Back to Basics in Rating Theory
1. Beyond the Elo System
Probability in Rating Systems
The first attempt at a mathematical rating system for chess has been credited to the Correspondence Chess League of America in 1939. With a world war intervening, the influential Ingo System of West Germany followed in 1948, named by its originator Anton Hoesslinger (1875-1959) for his home town, Ingolstadt in Bavaria [HW, "rating"]. It establishes the basics of ratings with a simple formula,
[1.1] R = ERc - (Pct - 50) ,
where ERc is the arithmetic average of the opposition ratings and
Pct is the player's score in percentage points. (A
peculiarity here, from the standpoint of subsequent systems, is that
lower ratings represent greater playing strength.) The Ingo formula
represents a notable advance in the rating of chess players, though it
appears to have sprung primarily from Hoesslinger's intuition. The formal development of rating theory
began about 1960 with the introduction of probability formulas.

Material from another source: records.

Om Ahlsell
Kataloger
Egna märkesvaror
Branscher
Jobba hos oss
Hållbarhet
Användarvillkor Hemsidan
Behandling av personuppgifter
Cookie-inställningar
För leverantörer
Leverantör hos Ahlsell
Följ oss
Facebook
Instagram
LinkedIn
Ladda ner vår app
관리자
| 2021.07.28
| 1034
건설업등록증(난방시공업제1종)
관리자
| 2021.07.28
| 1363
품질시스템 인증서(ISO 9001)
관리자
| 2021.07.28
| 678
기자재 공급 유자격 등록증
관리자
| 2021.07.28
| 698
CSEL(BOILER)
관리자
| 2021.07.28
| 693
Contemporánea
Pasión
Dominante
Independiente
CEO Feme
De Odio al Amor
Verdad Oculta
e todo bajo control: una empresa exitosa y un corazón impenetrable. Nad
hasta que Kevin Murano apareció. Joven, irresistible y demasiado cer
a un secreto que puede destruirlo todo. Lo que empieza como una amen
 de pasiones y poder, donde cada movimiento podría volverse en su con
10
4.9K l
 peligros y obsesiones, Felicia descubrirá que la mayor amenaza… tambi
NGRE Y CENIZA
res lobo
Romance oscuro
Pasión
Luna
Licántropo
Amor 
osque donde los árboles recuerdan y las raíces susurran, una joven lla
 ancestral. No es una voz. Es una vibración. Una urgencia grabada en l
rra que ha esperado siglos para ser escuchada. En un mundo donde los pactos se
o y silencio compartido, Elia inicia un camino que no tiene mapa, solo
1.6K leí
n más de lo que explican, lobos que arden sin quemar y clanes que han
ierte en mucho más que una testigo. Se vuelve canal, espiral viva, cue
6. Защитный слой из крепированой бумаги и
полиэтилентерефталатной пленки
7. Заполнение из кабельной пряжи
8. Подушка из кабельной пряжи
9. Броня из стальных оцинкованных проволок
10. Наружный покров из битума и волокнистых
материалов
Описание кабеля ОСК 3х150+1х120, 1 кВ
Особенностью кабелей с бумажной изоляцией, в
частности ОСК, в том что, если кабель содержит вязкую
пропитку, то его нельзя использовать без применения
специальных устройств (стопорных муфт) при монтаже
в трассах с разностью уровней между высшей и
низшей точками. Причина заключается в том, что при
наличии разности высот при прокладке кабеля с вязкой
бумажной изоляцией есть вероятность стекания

The originator of this idea was Arpad E. Elo (1903-1992), one of the founders of the United States Chess Federation (USCF), whose system was adopted
in 1970 by the International Chess Federation (FIDE). The paradigm
proved irresistible to mathematicians.
About the same time that Elo was developing his system, similar ideas
were afloat in Australia [E2, Part 1].
The new formal theory of ratings was based on an implicit measurement of
playing strength, necessarily implicit since there
is no clear measurement of playing strength beyond the obvious facts
of winning, losing, and drawing. The measurement would
become explicit with the development of ratings, just as the notion of
gravity had become explicit with Newton's formulas. As
a professor of physics, Elo would no doubt have found this analogy
appealing. It will be the burden of this treatise to show that
ratings are measurements of playing strength in a figurative sense only. The simple fact is that ratings are statistics.
The information they convey is based solely on the data provided by pairings and outcomes.
To imagine that
they represent some other dimension of playing strength, if only hypothetically, is to invite premature speculations
about probability distributions, leading by a circular
route to arguments for probability treatments based on the same distributions.

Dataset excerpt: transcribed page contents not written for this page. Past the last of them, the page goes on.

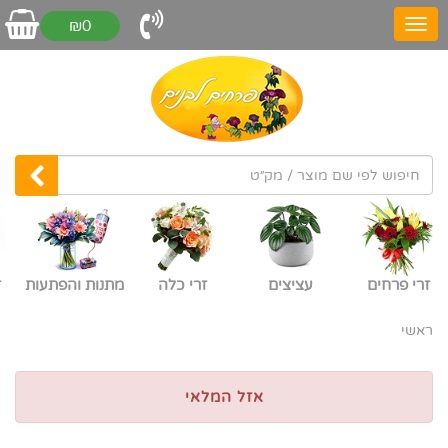
₪0
זרי פרחים
עציצים
זרי כלה
מתנות והפתעות
ז
ראשי
אזל המלאי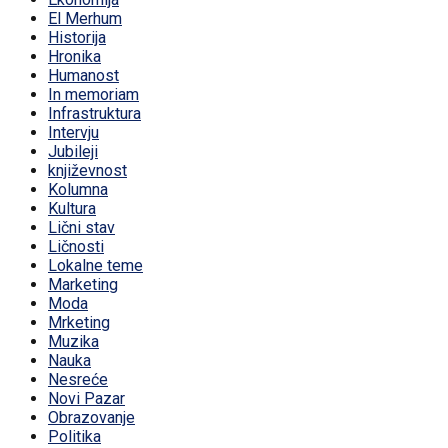
El Merhum
Historija
Hronika
Humanost
In memoriam
Infrastruktura
Intervju
Jubileji
književnost
Kolumna
Kultura
Lični stav
Ličnosti
Lokalne teme
Marketing
Moda
Mrketing
Muzika
Nauka
Nesreće
Novi Pazar
Obrazovanje
Politika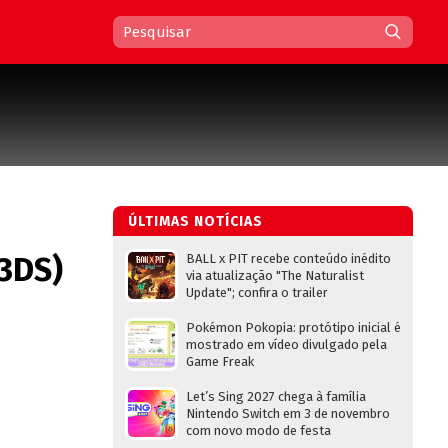
ÚLTIMAS NOTÍCIAS
(3DS)
BALL x PIT recebe conteúdo inédito
via atualização "The Naturalist
Update"; confira o trailer
Pokémon Pokopia: protótipo inicial é
mostrado em vídeo divulgado pela
Game Freak
Let’s Sing 2027 chega à família
Nintendo Switch em 3 de novembro
com novo modo de festa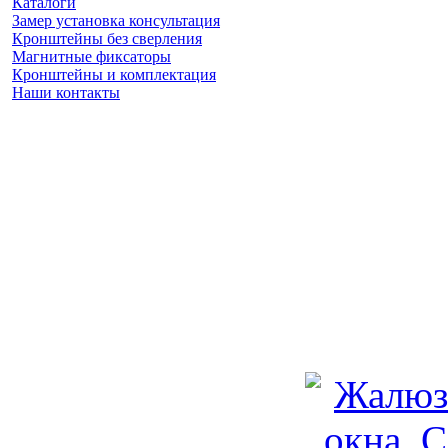
Каталоги
Замер установка консультация
Кронштейны без сверления
Магнитные фиксаторы
Кронштейны и комплектация
Наши контакты
Заказать замер
(925) 740 86 75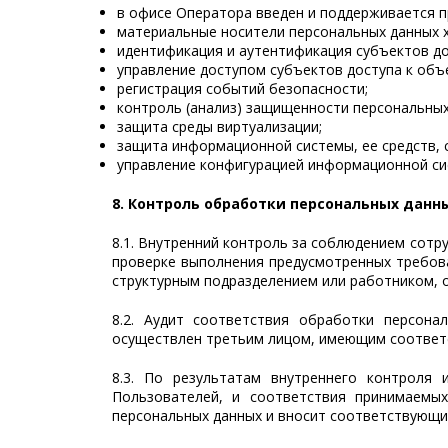
в офисе Оператора введен и поддерживается п
материальные носители персональных данных х
идентификация и аутентификация субъектов до
управление доступом субъектов доступа к объ
регистрация событий безопасности;
контроль (анализ) защищенности персональных
защита среды виртуализации;
защита информационной системы, ее средств, с
управление конфигурацией информационной си
8. Контроль обработки персональных данн
8.1. Внутренний контроль за соблюдением сот
проверке выполнения предусмотренных требова
структурным подразделением или работником, 
8.2. Аудит соответствия обработки персон
осуществлен третьим лицом, имеющим соответ
8.3. По результатам внутреннего контроля
Пользователей, и соответствия принимаемы
персональных данных и вносит соответствующи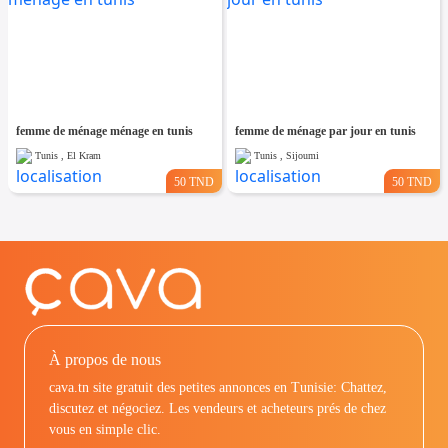
femme de ménage ménage en tunis
femme de ménage par jour en tunis
Tunis , El Kram
Tunis , Sijoumi
50 TND
50 TND
À propos de nous
cava.tn site gratuit des petites annonces en Tunisie: Chattez,
discutez et négociez. Les vendeurs et acheteurs prés de chez
vous en simple clic.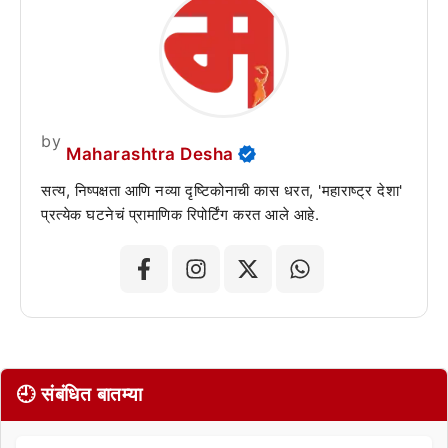
by
Maharashtra Desha
सत्य, निष्पक्षता आणि नव्या दृष्टिकोनाची कास धरत, 'महाराष्ट्र देशा'
प्रत्येक घटनेचं प्रामाणिक रिपोर्टिंग करत आले आहे.
🕘 संबंधित बातम्या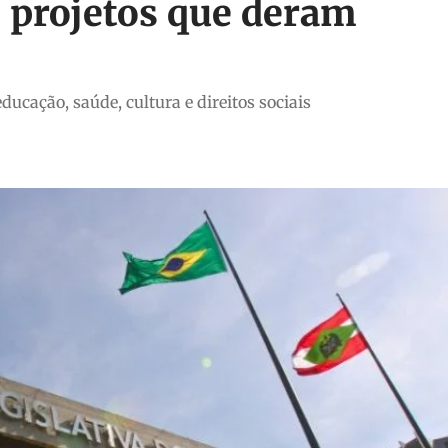
s projetos que deram
ucação, saúde, cultura e direitos sociais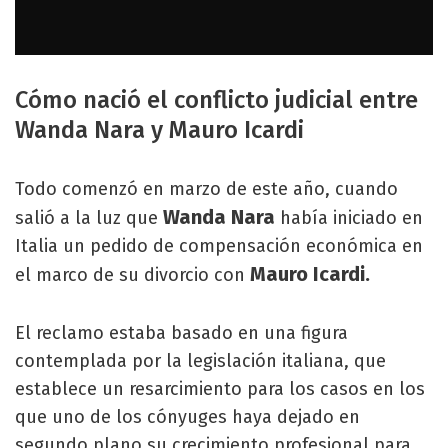
Cómo nació el conflicto judicial entre
Wanda Nara y Mauro Icardi
Todo comenzó en marzo de este año, cuando
Wanda Nara
salió a la luz que
había iniciado en
Italia un pedido de compensación económica en
Mauro Icardi.
el marco de su divorcio con
El reclamo estaba basado en una figura
contemplada por la legislación italiana, que
establece un resarcimiento para los casos en los
que uno de los cónyuges haya dejado en
segundo plano su crecimiento profesional para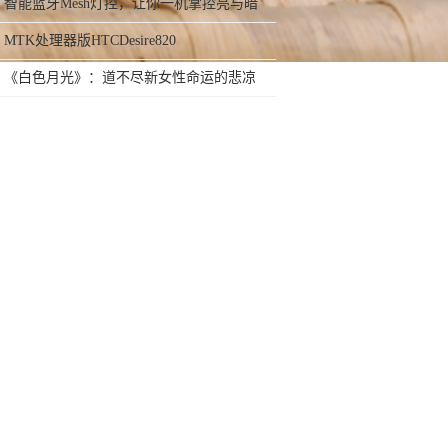
是那个味
智能蓝牙Mesh灯控，让你一机掌控亮与暗
MTK处理器版HTCDesire820
《白色月光》：道不尽新女性命运的悲凉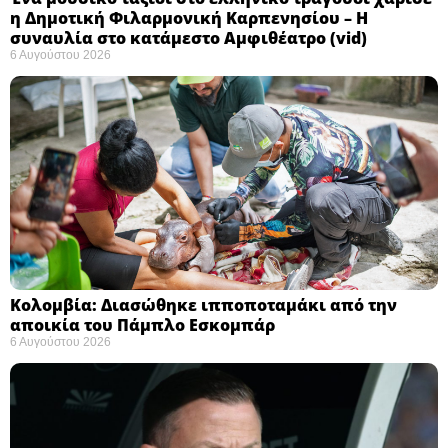
η Δημοτική Φιλαρμονική Καρπενησίου – Η
συναυλία στο κατάμεστο Αμφιθέατρο (vid)
6 Αυγούστου 2026
Κολομβία: Διασώθηκε ιπποποταμάκι από την
αποικία του Πάμπλο Εσκομπάρ ​
6 Αυγούστου 2026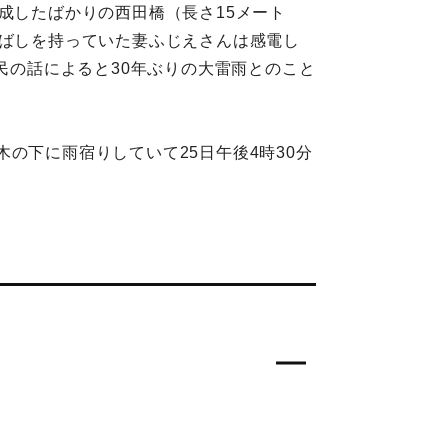
成したばかりの西田橋（長さ15メート
火ばしを持っていた妻ふじえさんは感電し
民の話によると30年ぶりの大雷雨とのこと
の下に雨宿りしていて25日午後4時30分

By analogy with the commonly accepted scales of measurement, Elo distinguished three types of rating systems: ordinal, interval, and ratio. Since game scores in aggregate lend themselves to these scales of measurement, the classification is convenient for describing the various statistical methods that arise from rating theory and will be utilized in the following pages. But first the issue of probability will be revisited.